Il faut rire de tout. C'est extrêmement important. C'est la
seule humaine façon de friser la lucidité sans tomber dedans.
Pierre
Desproges – Vivons heureux en attendant la mort
Chimiothérapie, métastases, Professeur Schwartzenberg,
espoir : cherchez l’intrus.
Pierre
Desproges – En scène peut-être pour la dernière fois avant d’être emporté par
la maladie
Peut-on rire de tout ? Cette question revient comme une
rengaine ces jours-ci, alimentée par le reproche de commettre des entorses au
respect dû (entre autre) aux autres-souffrants ou aux religieux.
Mais le philosophe qui est très-malin ne se laisse pas
attraper : il va contourner la question et en poser une autre qu’il juge bien
plus importante. Comme celle-ci : à supposer qu’on le puisse, pourquoi donc faudrait-il rire de tout ?
Et c’est là que tombe le jugement de Desproges, dont on sait qu’atteint d’un
cancer fatal il s’est quand même permis d’en rire – ou du moins d’en faire
rire : C'est la seule humaine façon
de friser la lucidité sans tomber dedans.
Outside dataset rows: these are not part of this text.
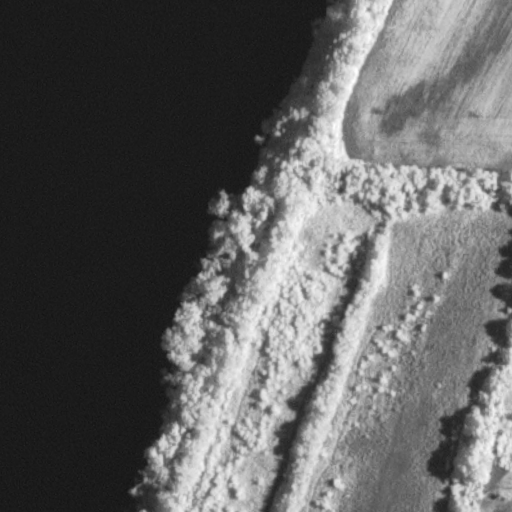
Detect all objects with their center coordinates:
crop: (355, 286)
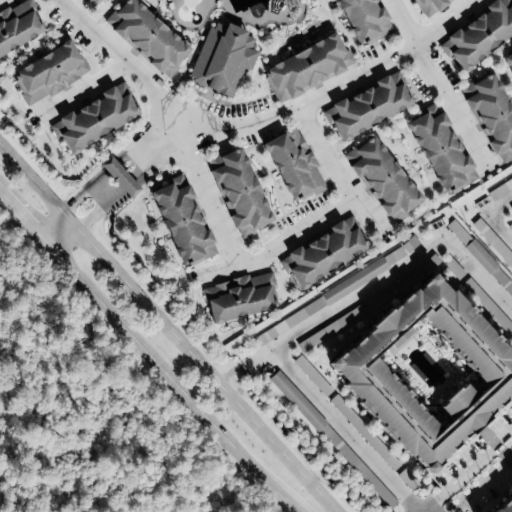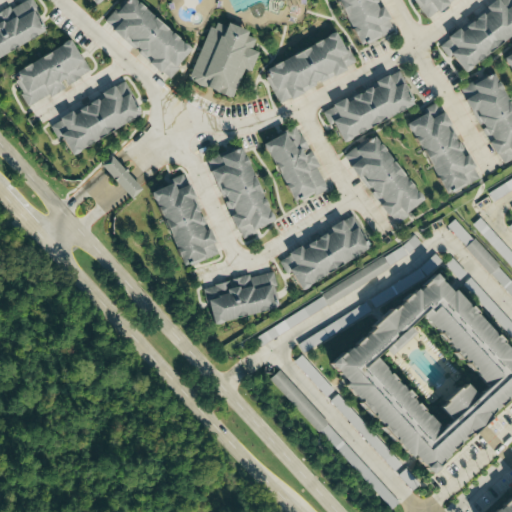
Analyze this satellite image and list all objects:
building: (87, 1)
building: (92, 1)
building: (425, 6)
building: (430, 6)
building: (359, 20)
building: (364, 20)
building: (17, 24)
building: (19, 25)
building: (480, 34)
building: (142, 35)
building: (474, 36)
building: (147, 37)
building: (217, 58)
building: (223, 58)
building: (508, 58)
building: (507, 64)
building: (303, 66)
building: (306, 67)
building: (48, 72)
building: (45, 73)
road: (440, 83)
road: (86, 86)
road: (300, 105)
building: (361, 105)
building: (368, 106)
building: (488, 113)
building: (491, 113)
building: (91, 117)
building: (97, 117)
building: (437, 149)
building: (441, 150)
building: (294, 164)
building: (291, 165)
road: (339, 170)
road: (195, 176)
building: (119, 177)
building: (382, 179)
building: (381, 182)
building: (501, 190)
building: (238, 191)
building: (236, 194)
road: (89, 217)
road: (492, 217)
building: (177, 220)
building: (182, 222)
building: (460, 232)
building: (321, 252)
building: (324, 252)
building: (490, 266)
road: (369, 284)
building: (240, 297)
building: (235, 299)
road: (166, 329)
road: (146, 353)
building: (417, 369)
building: (424, 372)
road: (344, 430)
road: (503, 451)
road: (465, 470)
road: (482, 484)
building: (499, 499)
building: (503, 504)
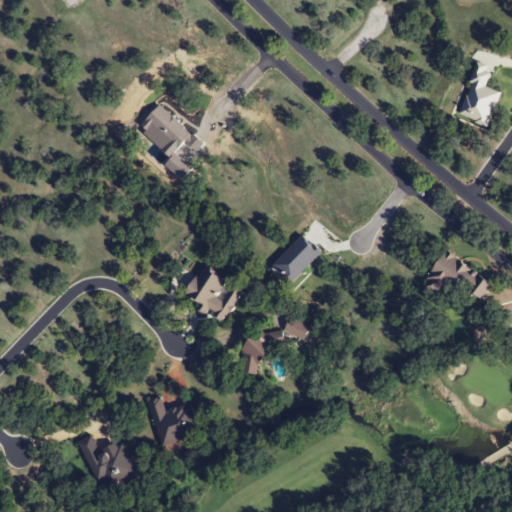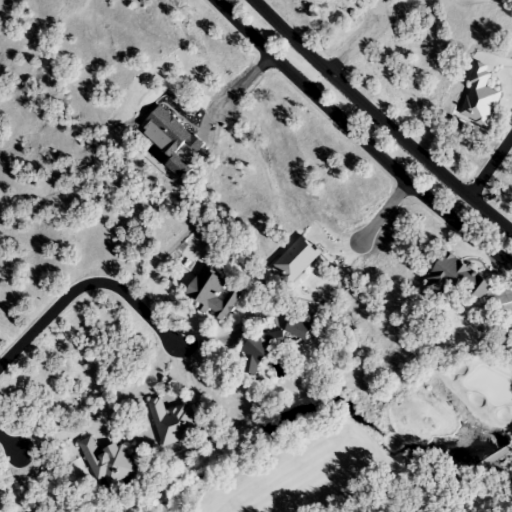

Le rire est donc une façon de dire des choses désespérantes dans
leur brutalité – sans pour autant en désespérer. C’est comme cela qu’on dit
qu’un Juif a le droit de blaguer avec la Shoah mais pas un goy : c’est que
pour le juif, rire de la shoah dont il se sent viscéralement menacé, c’est en
désamorcer l’horreur et la terreur, en faire un objet un peu ridicule de la
réalité ; en rire c’est justifié parce que ça sert à quelque chose, alors
que pour le goy, au mieux c’est un rire qui ne sert à rien, un rire gratuit (une vanne comme on dit aujourd’hui). Tiens !
Voilà donc qu’on trouve la réponse à notre question de départ : on peut
rire de tout à condition que ça serve à quelque chose.
On pourrait me reprocher de justifier le rire qui sert à
faire passer un message raciste et antisémite (comme celui de Dieudonné). Ou
encore de croire que le rire permet de dire n’importe quoi sous réserve de
faire rire. Non bien sûr : le rire que justifie notre citation, c’est le
rire qui nous fait friser la lucidité,
celui qui nous permet de nous en dégager : autant dire qu’on rit alors d’abord
de soi-même.
Bien sûr, on admet peut-être un peu rapidement que rire de
l’horrible réalité soit une façon de la dominer – ou du moins de la surplomber.
Est-ce donc vrai ? Peut-être à condition d’avoir le talent de faire rire
avec ça : chose dont Pierre Desproges était capable.